### GIVEN TASK
Please rewrite the stretch of material from the line containing "class: Magnoliopsida" through the line containing "locality: Belau Islands: Chelbacheb" as a JSON list of strings, one string per line, skipping any blank lines.

### INPUT RECORDS
======

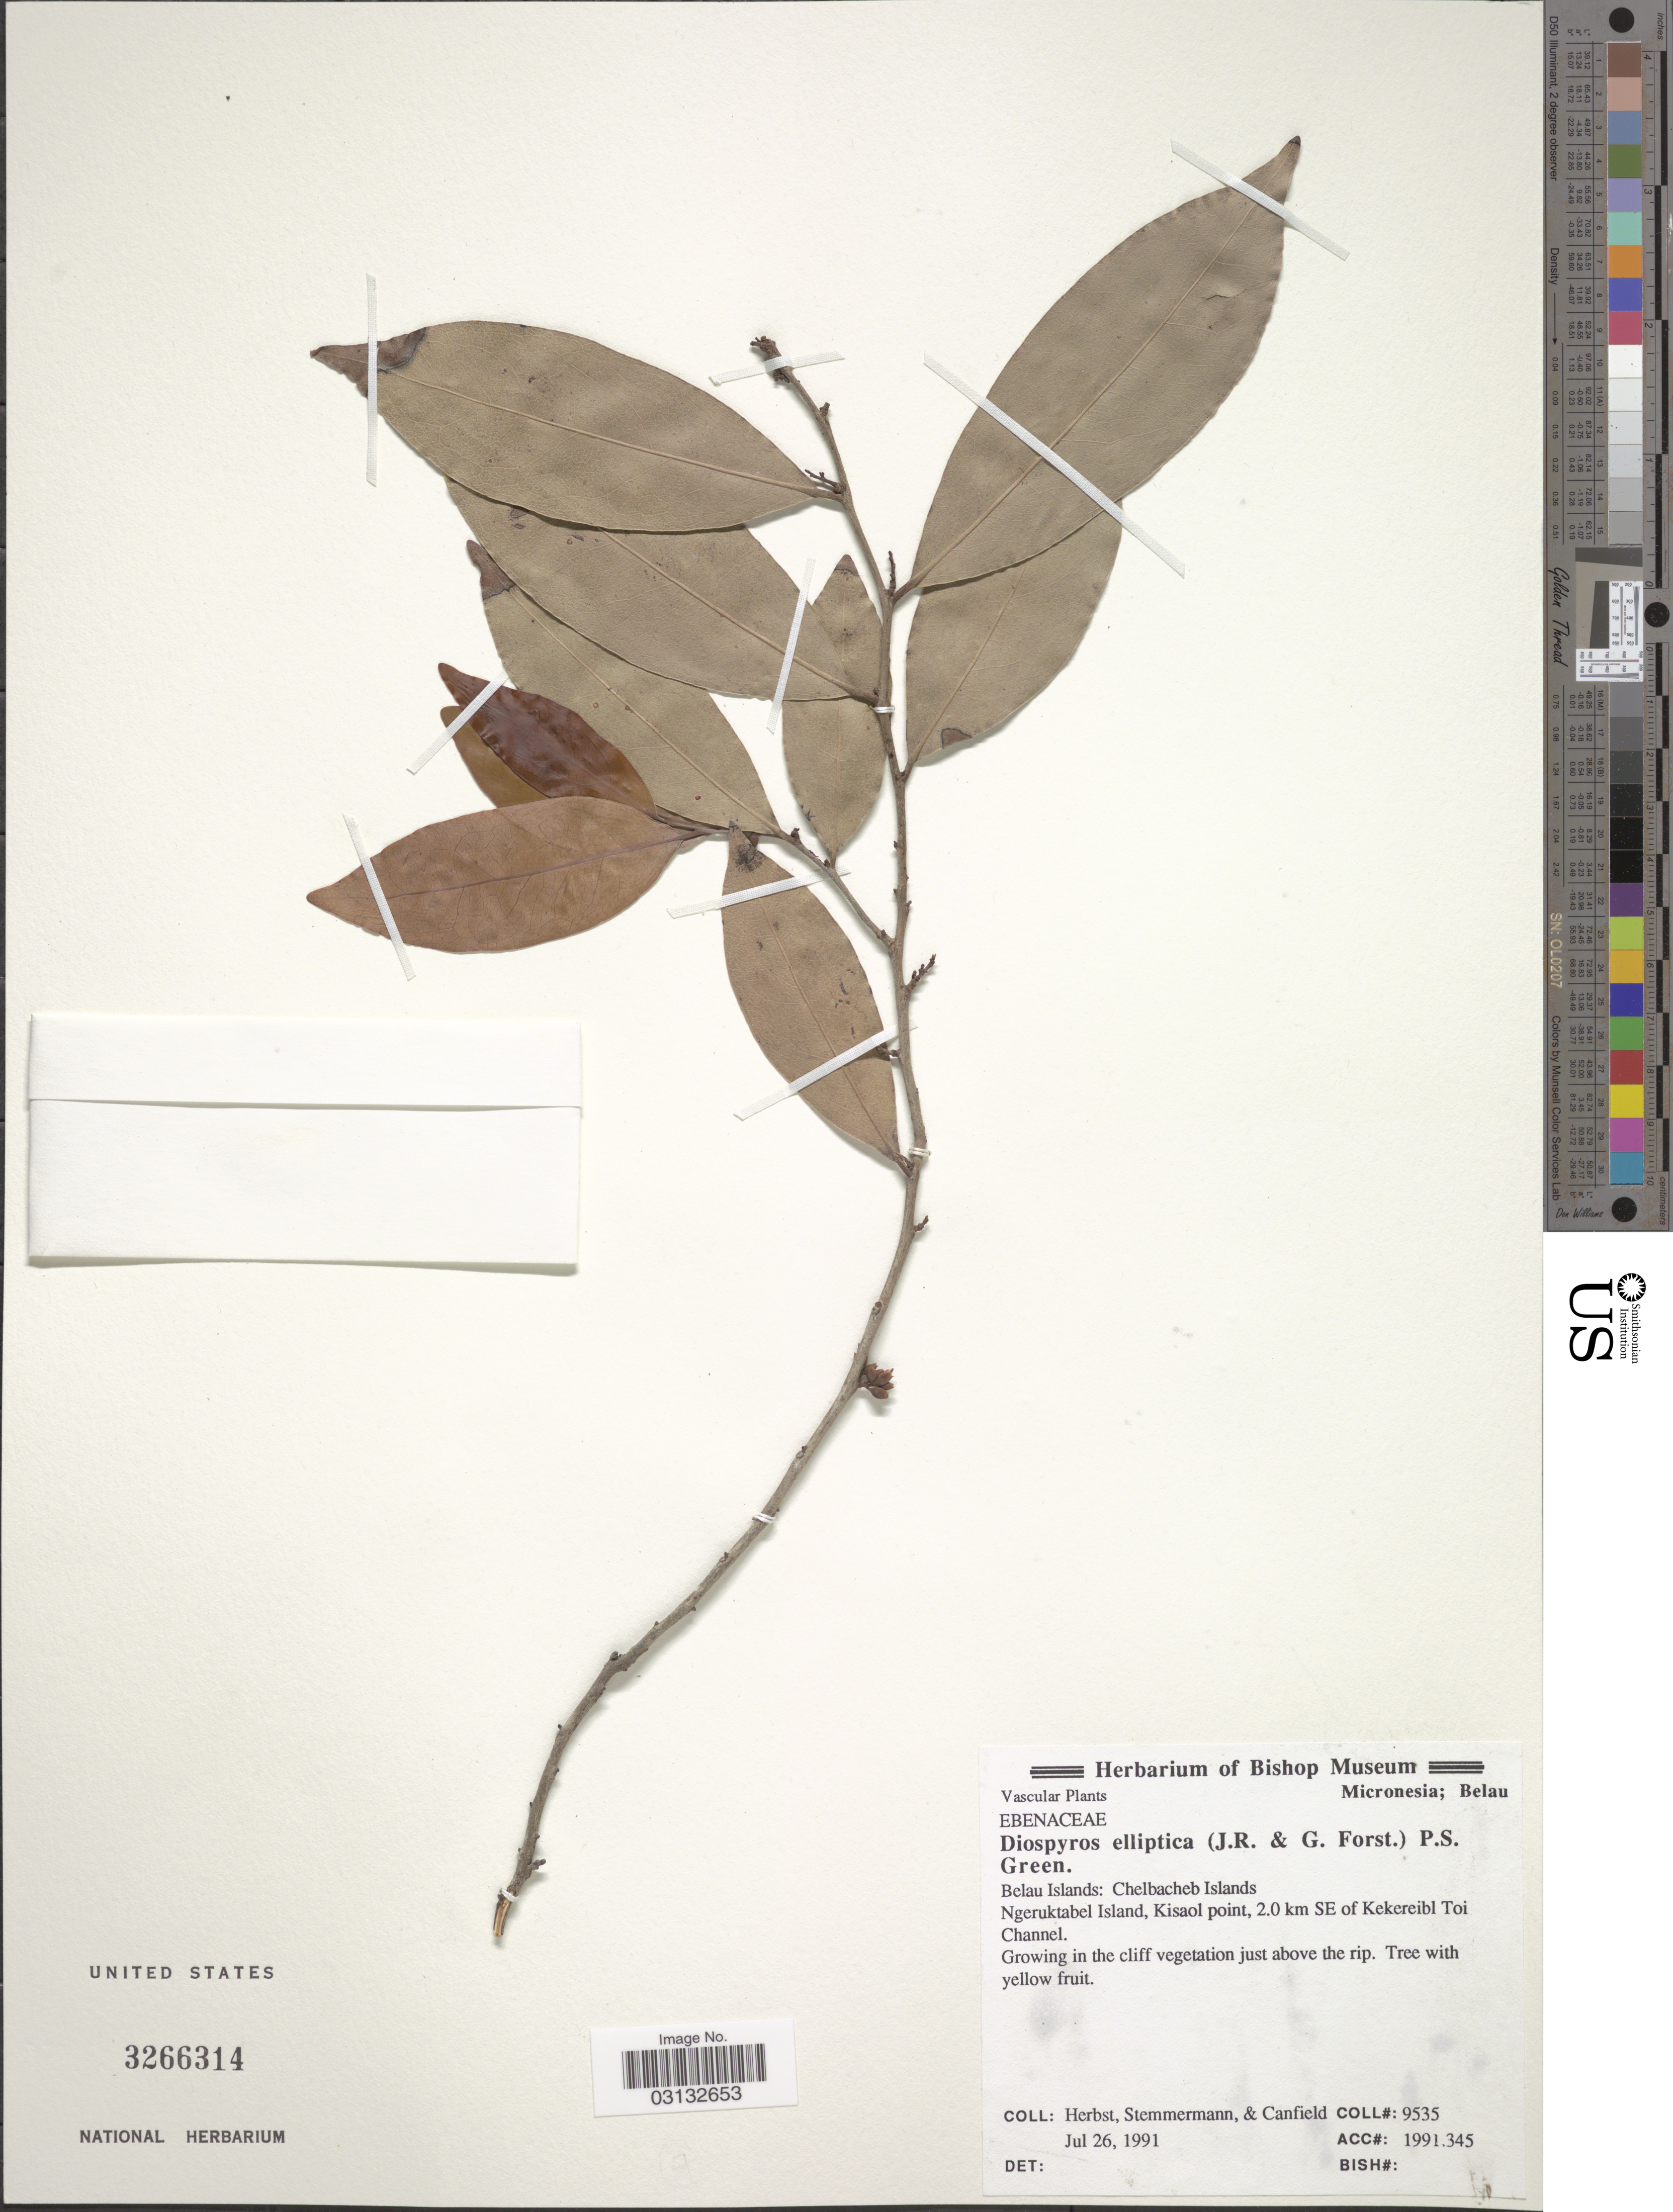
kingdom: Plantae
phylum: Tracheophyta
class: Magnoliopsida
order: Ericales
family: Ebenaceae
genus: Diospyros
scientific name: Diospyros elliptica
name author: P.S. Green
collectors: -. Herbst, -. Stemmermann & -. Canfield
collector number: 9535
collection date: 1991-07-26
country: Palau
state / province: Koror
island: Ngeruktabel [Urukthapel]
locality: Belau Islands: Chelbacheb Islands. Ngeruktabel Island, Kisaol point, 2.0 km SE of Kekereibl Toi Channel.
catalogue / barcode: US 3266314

======

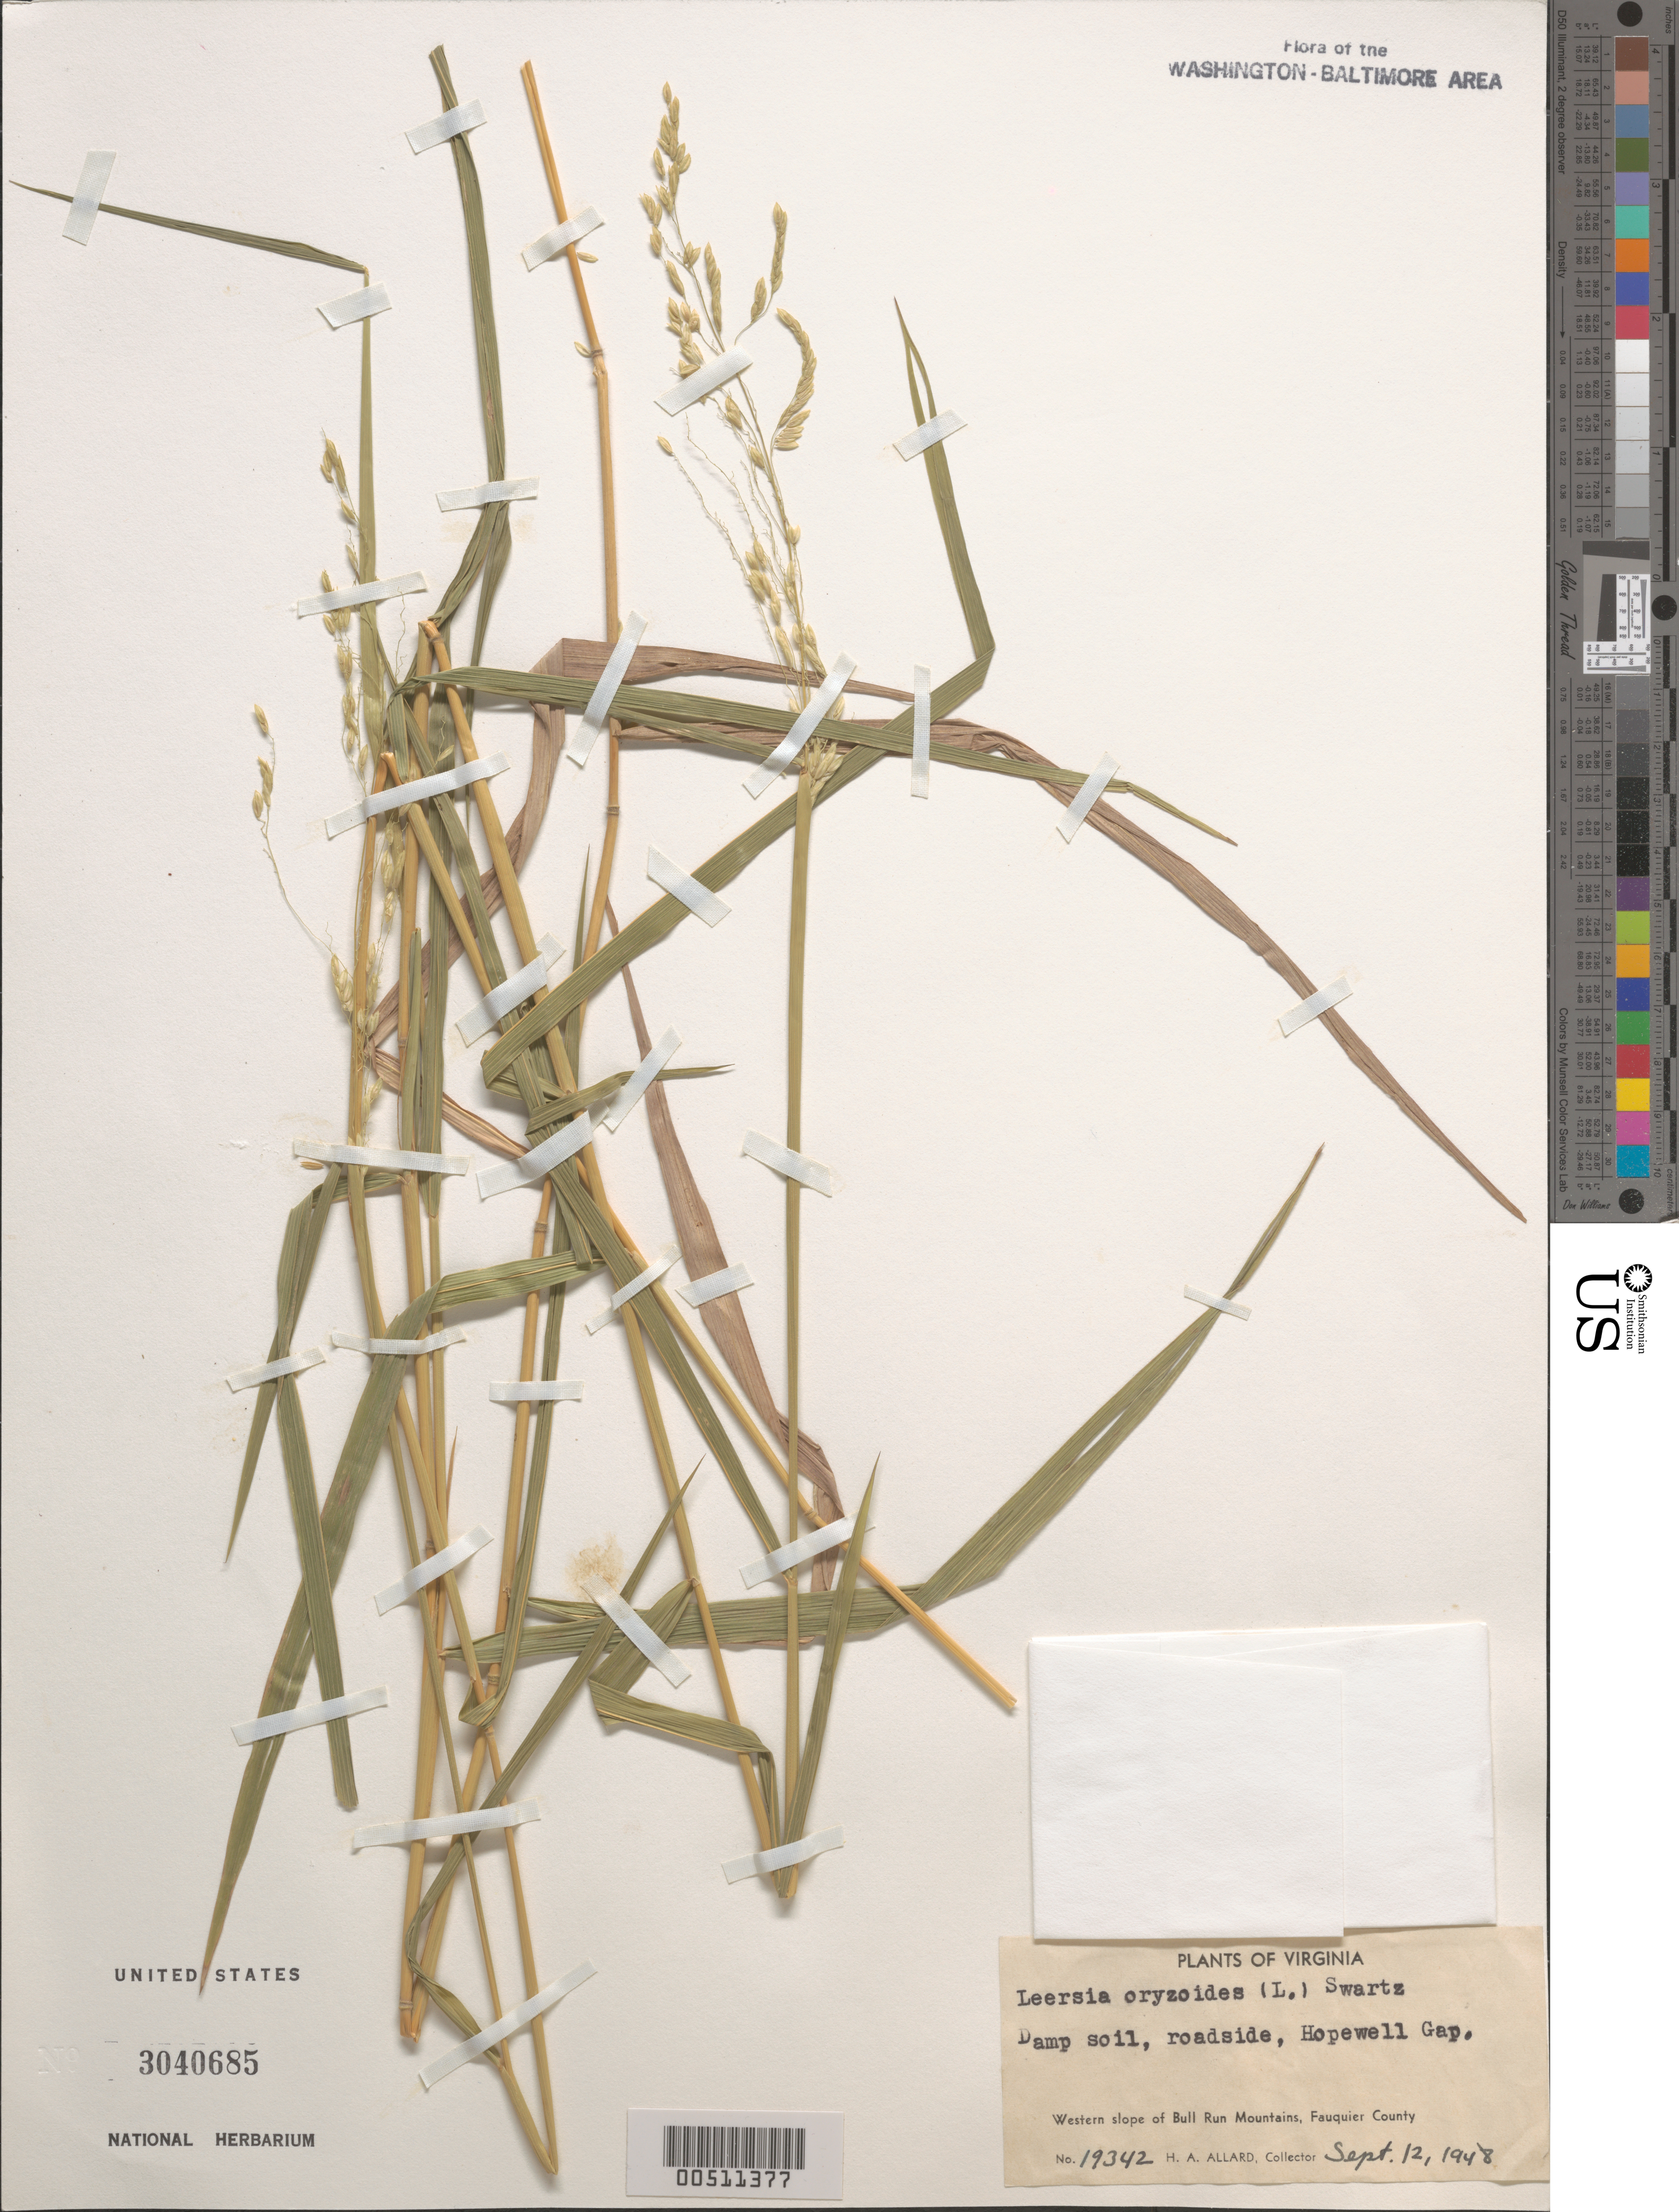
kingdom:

======

### RESULT FOR THIS EXERCISE
[
  "class: Magnoliopsida",
  "order: Ericales",
  "family: Ebenaceae",
  "genus: Diospyros",
  "scientific name: Diospyros elliptica",
  "name author: P.S. Green",
  "collectors: -. Herbst, -. Stemmermann & -. Canfield",
  "collector number: 9535",
  "collection date: 1991-07-26",
  "country: Palau",
  "state / province: Koror",
  "island: Ngeruktabel [Urukthapel]",
  "locality: Belau Islands: Chelbacheb Islands. Ngeruktabel Island, Kisaol point, 2.0 km SE of Kekereibl Toi Channel."
]